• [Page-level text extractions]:

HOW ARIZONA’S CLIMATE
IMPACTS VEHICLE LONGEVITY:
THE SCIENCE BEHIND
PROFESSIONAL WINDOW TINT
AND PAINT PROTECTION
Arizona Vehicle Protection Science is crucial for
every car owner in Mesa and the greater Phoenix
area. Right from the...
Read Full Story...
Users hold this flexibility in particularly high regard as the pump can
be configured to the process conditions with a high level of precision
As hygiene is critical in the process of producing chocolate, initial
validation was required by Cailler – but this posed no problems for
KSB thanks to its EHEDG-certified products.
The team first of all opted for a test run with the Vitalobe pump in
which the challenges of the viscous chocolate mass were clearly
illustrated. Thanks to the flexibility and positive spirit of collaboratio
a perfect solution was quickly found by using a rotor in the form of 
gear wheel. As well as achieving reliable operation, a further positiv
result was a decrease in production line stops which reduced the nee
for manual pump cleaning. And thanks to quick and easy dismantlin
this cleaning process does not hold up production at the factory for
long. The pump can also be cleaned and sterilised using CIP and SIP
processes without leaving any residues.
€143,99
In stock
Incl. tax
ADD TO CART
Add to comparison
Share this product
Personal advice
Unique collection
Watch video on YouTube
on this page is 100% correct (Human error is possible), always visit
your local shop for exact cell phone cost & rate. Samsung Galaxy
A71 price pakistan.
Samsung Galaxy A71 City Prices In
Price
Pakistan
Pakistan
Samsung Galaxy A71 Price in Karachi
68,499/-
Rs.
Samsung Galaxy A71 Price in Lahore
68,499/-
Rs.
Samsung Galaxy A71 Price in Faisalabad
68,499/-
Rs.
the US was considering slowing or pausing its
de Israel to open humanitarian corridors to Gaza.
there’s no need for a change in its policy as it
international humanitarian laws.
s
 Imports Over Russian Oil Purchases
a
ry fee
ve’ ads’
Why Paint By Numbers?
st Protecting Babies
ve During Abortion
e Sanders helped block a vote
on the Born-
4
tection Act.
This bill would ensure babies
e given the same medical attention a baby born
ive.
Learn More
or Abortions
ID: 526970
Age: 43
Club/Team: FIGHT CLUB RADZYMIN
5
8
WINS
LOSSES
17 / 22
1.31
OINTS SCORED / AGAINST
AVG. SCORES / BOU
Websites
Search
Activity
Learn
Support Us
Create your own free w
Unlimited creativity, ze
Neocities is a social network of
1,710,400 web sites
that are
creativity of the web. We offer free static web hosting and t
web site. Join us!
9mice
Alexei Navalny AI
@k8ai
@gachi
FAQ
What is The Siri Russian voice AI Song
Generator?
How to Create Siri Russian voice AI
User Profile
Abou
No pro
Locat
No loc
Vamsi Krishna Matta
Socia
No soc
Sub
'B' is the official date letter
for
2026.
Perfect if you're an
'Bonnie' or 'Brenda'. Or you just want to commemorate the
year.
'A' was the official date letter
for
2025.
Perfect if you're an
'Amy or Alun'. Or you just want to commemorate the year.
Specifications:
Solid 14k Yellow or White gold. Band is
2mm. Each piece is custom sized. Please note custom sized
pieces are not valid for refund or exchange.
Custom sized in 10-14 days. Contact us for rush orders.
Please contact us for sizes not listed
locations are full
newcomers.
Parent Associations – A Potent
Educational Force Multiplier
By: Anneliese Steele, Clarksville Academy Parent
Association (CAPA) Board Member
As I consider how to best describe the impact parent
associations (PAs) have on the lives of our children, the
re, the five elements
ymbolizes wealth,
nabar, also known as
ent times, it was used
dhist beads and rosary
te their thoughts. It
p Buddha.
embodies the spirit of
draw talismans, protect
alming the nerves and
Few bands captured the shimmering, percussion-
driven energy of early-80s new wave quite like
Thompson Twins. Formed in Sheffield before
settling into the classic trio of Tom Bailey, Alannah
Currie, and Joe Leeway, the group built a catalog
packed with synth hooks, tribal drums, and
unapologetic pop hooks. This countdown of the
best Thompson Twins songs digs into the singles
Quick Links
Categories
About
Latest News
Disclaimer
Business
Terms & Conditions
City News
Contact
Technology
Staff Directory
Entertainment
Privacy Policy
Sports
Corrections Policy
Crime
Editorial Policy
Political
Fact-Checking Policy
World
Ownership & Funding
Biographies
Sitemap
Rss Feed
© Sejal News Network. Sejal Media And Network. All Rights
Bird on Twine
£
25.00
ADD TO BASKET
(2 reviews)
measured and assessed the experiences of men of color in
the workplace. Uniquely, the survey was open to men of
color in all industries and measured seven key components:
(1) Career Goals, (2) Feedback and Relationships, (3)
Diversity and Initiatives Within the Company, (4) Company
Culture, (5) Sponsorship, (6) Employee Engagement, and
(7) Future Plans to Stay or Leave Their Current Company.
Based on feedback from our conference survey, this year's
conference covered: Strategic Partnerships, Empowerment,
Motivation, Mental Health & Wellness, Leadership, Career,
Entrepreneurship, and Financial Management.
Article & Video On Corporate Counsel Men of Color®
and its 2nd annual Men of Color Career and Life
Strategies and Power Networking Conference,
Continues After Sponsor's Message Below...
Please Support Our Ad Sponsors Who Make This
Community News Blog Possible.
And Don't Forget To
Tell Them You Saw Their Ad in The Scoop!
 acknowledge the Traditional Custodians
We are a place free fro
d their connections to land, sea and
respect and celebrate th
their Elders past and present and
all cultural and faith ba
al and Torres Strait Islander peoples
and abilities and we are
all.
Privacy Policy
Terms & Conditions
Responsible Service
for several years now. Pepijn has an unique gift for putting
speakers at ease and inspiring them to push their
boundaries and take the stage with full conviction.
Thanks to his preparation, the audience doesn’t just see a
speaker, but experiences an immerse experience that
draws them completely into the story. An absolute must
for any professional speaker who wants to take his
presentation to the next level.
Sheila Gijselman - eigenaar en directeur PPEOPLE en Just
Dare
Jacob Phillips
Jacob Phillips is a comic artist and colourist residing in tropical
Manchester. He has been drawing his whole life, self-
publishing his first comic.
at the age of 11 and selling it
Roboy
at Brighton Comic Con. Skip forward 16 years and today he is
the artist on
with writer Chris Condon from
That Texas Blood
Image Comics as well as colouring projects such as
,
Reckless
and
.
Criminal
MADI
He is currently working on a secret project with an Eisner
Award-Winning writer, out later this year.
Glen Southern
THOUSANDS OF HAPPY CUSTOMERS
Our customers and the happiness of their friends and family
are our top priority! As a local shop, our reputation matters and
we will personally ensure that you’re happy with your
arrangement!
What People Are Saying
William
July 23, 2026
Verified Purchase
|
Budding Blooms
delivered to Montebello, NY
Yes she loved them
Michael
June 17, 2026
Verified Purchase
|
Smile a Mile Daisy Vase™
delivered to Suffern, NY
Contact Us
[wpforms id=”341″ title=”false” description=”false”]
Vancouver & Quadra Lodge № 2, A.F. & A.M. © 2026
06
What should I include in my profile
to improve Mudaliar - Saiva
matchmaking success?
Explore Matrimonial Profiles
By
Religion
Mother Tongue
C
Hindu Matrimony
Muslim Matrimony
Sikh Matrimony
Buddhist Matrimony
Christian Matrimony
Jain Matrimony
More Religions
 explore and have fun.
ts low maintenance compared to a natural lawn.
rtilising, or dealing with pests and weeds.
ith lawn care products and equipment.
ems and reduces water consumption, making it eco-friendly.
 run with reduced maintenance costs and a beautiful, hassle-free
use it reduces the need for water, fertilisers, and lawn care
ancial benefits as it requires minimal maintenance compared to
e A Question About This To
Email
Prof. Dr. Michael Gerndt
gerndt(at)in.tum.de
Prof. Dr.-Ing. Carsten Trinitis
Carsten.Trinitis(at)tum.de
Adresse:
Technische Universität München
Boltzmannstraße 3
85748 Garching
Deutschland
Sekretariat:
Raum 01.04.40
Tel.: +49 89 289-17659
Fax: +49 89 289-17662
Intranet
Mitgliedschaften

• [Request]: Make an exact copy of every entry.

• [Written reply]:
HOW ARIZONA’S CLIMATE
IMPACTS VEHICLE LONGEVITY:
THE SCIENCE BEHIND
PROFESSIONAL WINDOW TINT
AND PAINT PROTECTION
Arizona Vehicle Protection Science is crucial for
every car owner in Mesa and the greater Phoenix
area. Right from the...
Read Full Story...
Users hold this flexibility in particularly high regard as the pump can
be configured to the process conditions with a high level of precision
As hygiene is critical in the process of producing chocolate, initial
validation was required by Cailler – but this posed no problems for
KSB thanks to its EHEDG-certified products.
The team first of all opted for a test run with the Vitalobe pump in
which the challenges of the viscous chocolate mass were clearly
illustrated. Thanks to the flexibility and positive spirit of collaboratio
a perfect solution was quickly found by using a rotor in the form of 
gear wheel. As well as achieving reliable operation, a further positiv
result was a decrease in production line stops which reduced the nee
for manual pump cleaning. And thanks to quick and easy dismantlin
this cleaning process does not hold up production at the factory for
long. The pump can also be cleaned and sterilised using CIP and SIP
processes without leaving any residues.
€143,99
In stock
Incl. tax
ADD TO CART
Add to comparison
Share this product
Personal advice
Unique collection
Watch video on YouTube
on this page is 100% correct (Human error is possible), always visit
your local shop for exact cell phone cost & rate. Samsung Galaxy
A71 price pakistan.
Samsung Galaxy A71 City Prices In
Price
Pakistan
Pakistan
Samsung Galaxy A71 Price in Karachi
68,499/-
Rs.
Samsung Galaxy A71 Price in Lahore
68,499/-
Rs.
Samsung Galaxy A71 Price in Faisalabad
68,499/-
Rs.
the US was considering slowing or pausing its
de Israel to open humanitarian corridors to Gaza.
there’s no need for a change in its policy as it
international humanitarian laws.
s
 Imports Over Russian Oil Purchases
a
ry fee
ve’ ads’
Why Paint By Numbers?
st Protecting Babies
ve During Abortion
e Sanders helped block a vote
on the Born-
4
tection Act.
This bill would ensure babies
e given the same medical attention a baby born
ive.
Learn More
or Abortions
ID: 526970
Age: 43
Club/Team: FIGHT CLUB RADZYMIN
5
8
WINS
LOSSES
17 / 22
1.31
OINTS SCORED / AGAINST
AVG. SCORES / BOU
Websites
Search
Activity
Learn
Support Us
Create your own free w
Unlimited creativity, ze
Neocities is a social network of
1,710,400 web sites
that are
creativity of the web. We offer free static web hosting and t
web site. Join us!
9mice
Alexei Navalny AI
@k8ai
@gachi
FAQ
What is The Siri Russian voice AI Song
Generator?
How to Create Siri Russian voice AI
User Profile
Abou
No pro
Locat
No loc
Vamsi Krishna Matta
Socia
No soc
Sub
'B' is the official date letter
for
2026.
Perfect if you're an
'Bonnie' or 'Brenda'. Or you just want to commemorate the
year.
'A' was the official date letter
for
2025.
Perfect if you're an
'Amy or Alun'. Or you just want to commemorate the year.
Specifications:
Solid 14k Yellow or White gold. Band is
2mm. Each piece is custom sized. Please note custom sized
pieces are not valid for refund or exchange.
Custom sized in 10-14 days. Contact us for rush orders.
Please contact us for sizes not listed
locations are full
newcomers.
Parent Associations – A Potent
Educational Force Multiplier
By: Anneliese Steele, Clarksville Academy Parent
Association (CAPA) Board Member
As I consider how to best describe the impact parent
associations (PAs) have on the lives of our children, the
re, the five elements
ymbolizes wealth,
nabar, also known as
ent times, it was used
dhist beads and rosary
te their thoughts. It
p Buddha.
embodies the spirit of
draw talismans, protect
alming the nerves and
Few bands captured the shimmering, percussion-
driven energy of early-80s new wave quite like
Thompson Twins. Formed in Sheffield before
settling into the classic trio of Tom Bailey, Alannah
Currie, and Joe Leeway, the group built a catalog
packed with synth hooks, tribal drums, and
unapologetic pop hooks. This countdown of the
best Thompson Twins songs digs into the singles
Quick Links
Categories
About
Latest News
Disclaimer
Business
Terms & Conditions
City News
Contact
Technology
Staff Directory
Entertainment
Privacy Policy
Sports
Corrections Policy
Crime
Editorial Policy
Political
Fact-Checking Policy
World
Ownership & Funding
Biographies
Sitemap
Rss Feed
© Sejal News Network. Sejal Media And Network. All Rights
Bird on Twine
£
25.00
ADD TO BASKET
(2 reviews)
measured and assessed the experiences of men of color in
the workplace. Uniquely, the survey was open to men of
color in all industries and measured seven key components:
(1) Career Goals, (2) Feedback and Relationships, (3)
Diversity and Initiatives Within the Company, (4) Company
Culture, (5) Sponsorship, (6) Employee Engagement, and
(7) Future Plans to Stay or Leave Their Current Company.
Based on feedback from our conference survey, this year's
conference covered: Strategic Partnerships, Empowerment,
Motivation, Mental Health & Wellness, Leadership, Career,
Entrepreneurship, and Financial Management.
Article & Video On Corporate Counsel Men of Color®
and its 2nd annual Men of Color Career and Life
Strategies and Power Networking Conference,
Continues After Sponsor's Message Below...
Please Support Our Ad Sponsors Who Make This
Community News Blog Possible.
And Don't Forget To
Tell Them You Saw Their Ad in The Scoop!
 acknowledge the Traditional Custodians
We are a place free fro
d their connections to land, sea and
respect and celebrate th
their Elders past and present and
all cultural and faith ba
al and Torres Strait Islander peoples
and abilities and we are
all.
Privacy Policy
Terms & Conditions
Responsible Service
for several years now. Pepijn has an unique gift for putting
speakers at ease and inspiring them to push their
boundaries and take the stage with full conviction.
Thanks to his preparation, the audience doesn’t just see a
speaker, but experiences an immerse experience that
draws them completely into the story. An absolute must
for any professional speaker who wants to take his
presentation to the next level.
Sheila Gijselman - eigenaar en directeur PPEOPLE en Just
Dare
Jacob Phillips
Jacob Phillips is a comic artist and colourist residing in tropical
Manchester. He has been drawing his whole life, self-
publishing his first comic.
at the age of 11 and selling it
Roboy
at Brighton Comic Con. Skip forward 16 years and today he is
the artist on
with writer Chris Condon from
That Texas Blood
Image Comics as well as colouring projects such as
,
Reckless
and
.
Criminal
MADI
He is currently working on a secret project with an Eisner
Award-Winning writer, out later this year.
Glen Southern
THOUSANDS OF HAPPY CUSTOMERS
Our customers and the happiness of their friends and family
are our top priority! As a local shop, our reputation matters and
we will personally ensure that you’re happy with your
arrangement!
What People Are Saying
William
July 23, 2026
Verified Purchase
|
Budding Blooms
delivered to Montebello, NY
Yes she loved them
Michael
June 17, 2026
Verified Purchase
|
Smile a Mile Daisy Vase™
delivered to Suffern, NY
Contact Us
[wpforms id=”341″ title=”false” description=”false”]
Vancouver & Quadra Lodge № 2, A.F. & A.M. © 2026
06
What should I include in my profile
to improve Mudaliar - Saiva
matchmaking success?
Explore Matrimonial Profiles
By
Religion
Mother Tongue
C
Hindu Matrimony
Muslim Matrimony
Sikh Matrimony
Buddhist Matrimony
Christian Matrimony
Jain Matrimony
More Religions
 explore and have fun.
ts low maintenance compared to a natural lawn.
rtilising, or dealing with pests and weeds.
ith lawn care products and equipment.
ems and reduces water consumption, making it eco-friendly.
 run with reduced maintenance costs and a beautiful, hassle-free
use it reduces the need for water, fertilisers, and lawn care
ancial benefits as it requires minimal maintenance compared to
e A Question About This To
Email
Prof. Dr. Michael Gerndt
gerndt(at)in.tum.de
Prof. Dr.-Ing. Carsten Trinitis
Carsten.Trinitis(at)tum.de
Adresse:
Technische Universität München
Boltzmannstraße 3
85748 Garching
Deutschland
Sekretariat:
Raum 01.04.40
Tel.: +49 89 289-17659
Fax: +49 89 289-17662
Intranet
Mitgliedschaften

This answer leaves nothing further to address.